[Start of section]

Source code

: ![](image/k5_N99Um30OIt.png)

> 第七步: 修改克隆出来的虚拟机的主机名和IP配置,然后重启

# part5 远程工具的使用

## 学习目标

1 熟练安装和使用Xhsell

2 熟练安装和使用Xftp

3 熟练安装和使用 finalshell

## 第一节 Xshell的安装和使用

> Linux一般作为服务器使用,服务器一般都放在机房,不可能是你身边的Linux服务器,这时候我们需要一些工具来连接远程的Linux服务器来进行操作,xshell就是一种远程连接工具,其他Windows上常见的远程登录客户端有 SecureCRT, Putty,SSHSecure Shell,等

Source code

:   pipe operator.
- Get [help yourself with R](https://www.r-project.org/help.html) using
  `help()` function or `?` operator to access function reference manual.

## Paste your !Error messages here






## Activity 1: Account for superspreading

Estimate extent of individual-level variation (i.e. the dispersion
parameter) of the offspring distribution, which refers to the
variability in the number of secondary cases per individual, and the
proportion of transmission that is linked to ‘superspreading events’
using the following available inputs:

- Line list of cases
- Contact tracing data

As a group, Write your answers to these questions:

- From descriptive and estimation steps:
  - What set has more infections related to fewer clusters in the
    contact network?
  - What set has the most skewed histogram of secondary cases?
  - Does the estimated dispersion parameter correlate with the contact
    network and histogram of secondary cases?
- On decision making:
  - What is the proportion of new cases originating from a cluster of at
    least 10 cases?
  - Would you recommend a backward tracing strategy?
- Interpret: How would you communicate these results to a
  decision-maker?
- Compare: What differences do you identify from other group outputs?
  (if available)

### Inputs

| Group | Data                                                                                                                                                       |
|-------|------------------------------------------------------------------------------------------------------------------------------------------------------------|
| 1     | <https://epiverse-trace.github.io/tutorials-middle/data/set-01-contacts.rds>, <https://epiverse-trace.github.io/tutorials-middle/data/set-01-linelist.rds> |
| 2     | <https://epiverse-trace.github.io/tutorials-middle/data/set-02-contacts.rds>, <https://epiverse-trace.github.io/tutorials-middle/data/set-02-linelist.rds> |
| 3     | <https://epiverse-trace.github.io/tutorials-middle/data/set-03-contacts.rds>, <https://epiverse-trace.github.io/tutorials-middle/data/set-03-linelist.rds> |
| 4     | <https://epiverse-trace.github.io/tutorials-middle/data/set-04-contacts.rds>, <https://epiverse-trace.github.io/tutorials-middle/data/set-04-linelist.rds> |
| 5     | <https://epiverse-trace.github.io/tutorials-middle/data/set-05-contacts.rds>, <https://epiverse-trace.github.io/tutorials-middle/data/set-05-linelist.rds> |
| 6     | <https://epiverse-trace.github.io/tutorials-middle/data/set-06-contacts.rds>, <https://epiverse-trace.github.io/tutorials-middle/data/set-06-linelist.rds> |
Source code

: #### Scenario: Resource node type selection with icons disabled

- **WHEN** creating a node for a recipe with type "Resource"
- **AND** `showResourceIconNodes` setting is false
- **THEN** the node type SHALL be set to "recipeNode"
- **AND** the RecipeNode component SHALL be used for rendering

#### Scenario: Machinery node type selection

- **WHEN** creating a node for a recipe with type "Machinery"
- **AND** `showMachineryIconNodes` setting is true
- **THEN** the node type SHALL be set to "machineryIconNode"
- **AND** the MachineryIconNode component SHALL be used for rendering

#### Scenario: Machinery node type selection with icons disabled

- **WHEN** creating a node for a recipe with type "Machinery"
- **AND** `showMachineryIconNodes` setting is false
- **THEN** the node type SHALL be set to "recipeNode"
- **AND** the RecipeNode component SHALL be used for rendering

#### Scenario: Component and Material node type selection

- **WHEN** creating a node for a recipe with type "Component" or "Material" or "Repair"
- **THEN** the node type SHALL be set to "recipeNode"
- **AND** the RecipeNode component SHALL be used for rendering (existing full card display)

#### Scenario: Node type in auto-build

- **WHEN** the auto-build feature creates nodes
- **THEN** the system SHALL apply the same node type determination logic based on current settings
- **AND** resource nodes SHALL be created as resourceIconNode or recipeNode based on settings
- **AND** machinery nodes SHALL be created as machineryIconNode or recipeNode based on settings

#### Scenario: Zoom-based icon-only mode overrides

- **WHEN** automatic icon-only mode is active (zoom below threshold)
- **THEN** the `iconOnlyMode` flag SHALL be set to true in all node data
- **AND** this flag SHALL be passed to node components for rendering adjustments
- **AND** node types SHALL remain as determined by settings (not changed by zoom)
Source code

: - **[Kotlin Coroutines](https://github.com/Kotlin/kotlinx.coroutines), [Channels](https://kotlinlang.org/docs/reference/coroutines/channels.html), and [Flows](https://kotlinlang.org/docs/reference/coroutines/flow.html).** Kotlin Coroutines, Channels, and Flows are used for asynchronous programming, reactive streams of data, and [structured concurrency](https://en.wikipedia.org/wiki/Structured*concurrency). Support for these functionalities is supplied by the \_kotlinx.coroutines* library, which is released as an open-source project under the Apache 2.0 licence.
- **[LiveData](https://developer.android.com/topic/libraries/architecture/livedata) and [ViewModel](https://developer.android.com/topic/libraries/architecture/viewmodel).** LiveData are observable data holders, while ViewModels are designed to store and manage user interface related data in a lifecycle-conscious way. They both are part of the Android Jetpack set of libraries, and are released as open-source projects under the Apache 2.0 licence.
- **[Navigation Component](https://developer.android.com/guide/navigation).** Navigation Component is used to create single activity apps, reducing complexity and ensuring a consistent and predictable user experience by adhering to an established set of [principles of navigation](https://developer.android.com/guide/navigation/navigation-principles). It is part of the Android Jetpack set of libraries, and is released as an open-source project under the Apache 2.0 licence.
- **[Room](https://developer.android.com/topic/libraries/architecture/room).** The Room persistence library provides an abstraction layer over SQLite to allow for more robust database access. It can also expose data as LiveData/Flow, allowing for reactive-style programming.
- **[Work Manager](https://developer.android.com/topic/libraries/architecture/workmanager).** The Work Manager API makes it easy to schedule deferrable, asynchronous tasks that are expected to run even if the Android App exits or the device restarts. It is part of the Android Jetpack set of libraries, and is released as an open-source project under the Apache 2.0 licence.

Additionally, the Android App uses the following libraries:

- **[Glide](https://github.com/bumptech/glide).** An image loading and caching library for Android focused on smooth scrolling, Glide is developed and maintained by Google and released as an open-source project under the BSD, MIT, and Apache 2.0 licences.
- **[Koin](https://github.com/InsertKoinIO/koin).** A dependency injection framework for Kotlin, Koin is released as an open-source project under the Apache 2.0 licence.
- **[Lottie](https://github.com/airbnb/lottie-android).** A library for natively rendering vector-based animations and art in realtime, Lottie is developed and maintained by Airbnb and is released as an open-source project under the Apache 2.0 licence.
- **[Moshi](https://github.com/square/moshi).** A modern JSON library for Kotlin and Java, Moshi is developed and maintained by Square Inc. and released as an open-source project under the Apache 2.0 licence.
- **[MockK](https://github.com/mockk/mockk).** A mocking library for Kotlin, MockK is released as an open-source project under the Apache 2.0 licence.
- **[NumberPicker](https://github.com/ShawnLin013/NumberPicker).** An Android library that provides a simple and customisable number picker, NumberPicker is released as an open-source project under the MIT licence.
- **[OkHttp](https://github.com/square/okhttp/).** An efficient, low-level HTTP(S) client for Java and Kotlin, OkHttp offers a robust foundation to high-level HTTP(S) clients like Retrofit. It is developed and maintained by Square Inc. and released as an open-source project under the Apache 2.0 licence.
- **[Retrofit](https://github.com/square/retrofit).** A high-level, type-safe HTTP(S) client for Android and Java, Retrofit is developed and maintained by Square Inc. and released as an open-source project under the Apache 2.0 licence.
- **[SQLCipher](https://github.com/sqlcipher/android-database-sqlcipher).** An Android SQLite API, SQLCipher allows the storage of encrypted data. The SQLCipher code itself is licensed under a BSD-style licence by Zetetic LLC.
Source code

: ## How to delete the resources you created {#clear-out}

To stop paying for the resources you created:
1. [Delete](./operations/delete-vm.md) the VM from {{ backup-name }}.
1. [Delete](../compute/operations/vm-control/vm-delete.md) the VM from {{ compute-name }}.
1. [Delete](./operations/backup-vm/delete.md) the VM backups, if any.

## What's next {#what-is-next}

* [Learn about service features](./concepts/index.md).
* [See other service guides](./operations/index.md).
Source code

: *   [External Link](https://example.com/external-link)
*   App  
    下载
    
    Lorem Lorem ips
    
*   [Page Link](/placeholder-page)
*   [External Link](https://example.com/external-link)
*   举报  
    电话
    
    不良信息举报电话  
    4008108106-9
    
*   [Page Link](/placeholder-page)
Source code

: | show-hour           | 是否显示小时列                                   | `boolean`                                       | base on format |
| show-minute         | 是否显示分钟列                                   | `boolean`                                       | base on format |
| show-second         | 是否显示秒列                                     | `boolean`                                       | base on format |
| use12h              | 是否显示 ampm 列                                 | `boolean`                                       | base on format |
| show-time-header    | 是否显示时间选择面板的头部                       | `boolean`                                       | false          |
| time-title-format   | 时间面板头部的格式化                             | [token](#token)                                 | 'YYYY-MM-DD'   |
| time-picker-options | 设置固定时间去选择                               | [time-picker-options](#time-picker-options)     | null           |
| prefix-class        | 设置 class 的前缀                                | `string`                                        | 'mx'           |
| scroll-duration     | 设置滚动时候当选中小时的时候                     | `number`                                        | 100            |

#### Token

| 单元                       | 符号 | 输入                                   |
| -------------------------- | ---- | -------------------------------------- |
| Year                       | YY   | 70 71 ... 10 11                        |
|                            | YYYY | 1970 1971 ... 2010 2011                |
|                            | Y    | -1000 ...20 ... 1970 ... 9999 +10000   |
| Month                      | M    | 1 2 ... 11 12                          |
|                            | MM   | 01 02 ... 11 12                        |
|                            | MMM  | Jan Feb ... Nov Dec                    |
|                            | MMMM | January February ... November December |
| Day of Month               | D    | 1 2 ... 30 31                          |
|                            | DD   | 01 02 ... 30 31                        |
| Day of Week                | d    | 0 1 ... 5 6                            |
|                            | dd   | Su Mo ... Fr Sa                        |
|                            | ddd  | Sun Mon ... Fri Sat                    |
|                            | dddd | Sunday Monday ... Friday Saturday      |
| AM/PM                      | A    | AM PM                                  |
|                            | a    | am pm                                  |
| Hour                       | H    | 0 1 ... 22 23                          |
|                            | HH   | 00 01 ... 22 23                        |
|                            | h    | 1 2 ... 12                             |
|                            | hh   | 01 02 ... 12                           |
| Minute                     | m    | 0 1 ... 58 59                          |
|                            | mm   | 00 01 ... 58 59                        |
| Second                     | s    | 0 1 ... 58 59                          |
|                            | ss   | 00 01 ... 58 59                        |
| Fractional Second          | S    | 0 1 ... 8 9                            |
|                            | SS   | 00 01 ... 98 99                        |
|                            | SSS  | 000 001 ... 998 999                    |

[End of section]

▸ Activity: Every line from the first entry to the line containing "## Activity 1: Account for superspreading" should be transcribed exactly, and nothing beyond it.

▸ Solution for this exercise:
Source code

: ![](image/k5_N99Um30OIt.png)

> 第七步: 修改克隆出来的虚拟机的主机名和IP配置,然后重启

# part5 远程工具的使用

## 学习目标

1 熟练安装和使用Xhsell

2 熟练安装和使用Xftp

3 熟练安装和使用 finalshell

## 第一节 Xshell的安装和使用

> Linux一般作为服务器使用,服务器一般都放在机房,不可能是你身边的Linux服务器,这时候我们需要一些工具来连接远程的Linux服务器来进行操作,xshell就是一种远程连接工具,其他Windows上常见的远程登录客户端有 SecureCRT, Putty,SSHSecure Shell,等

Source code

:   pipe operator.
- Get [help yourself with R](https://www.r-project.org/help.html) using
  `help()` function or `?` operator to access function reference manual.

## Paste your !Error messages here






## Activity 1: Account for superspreading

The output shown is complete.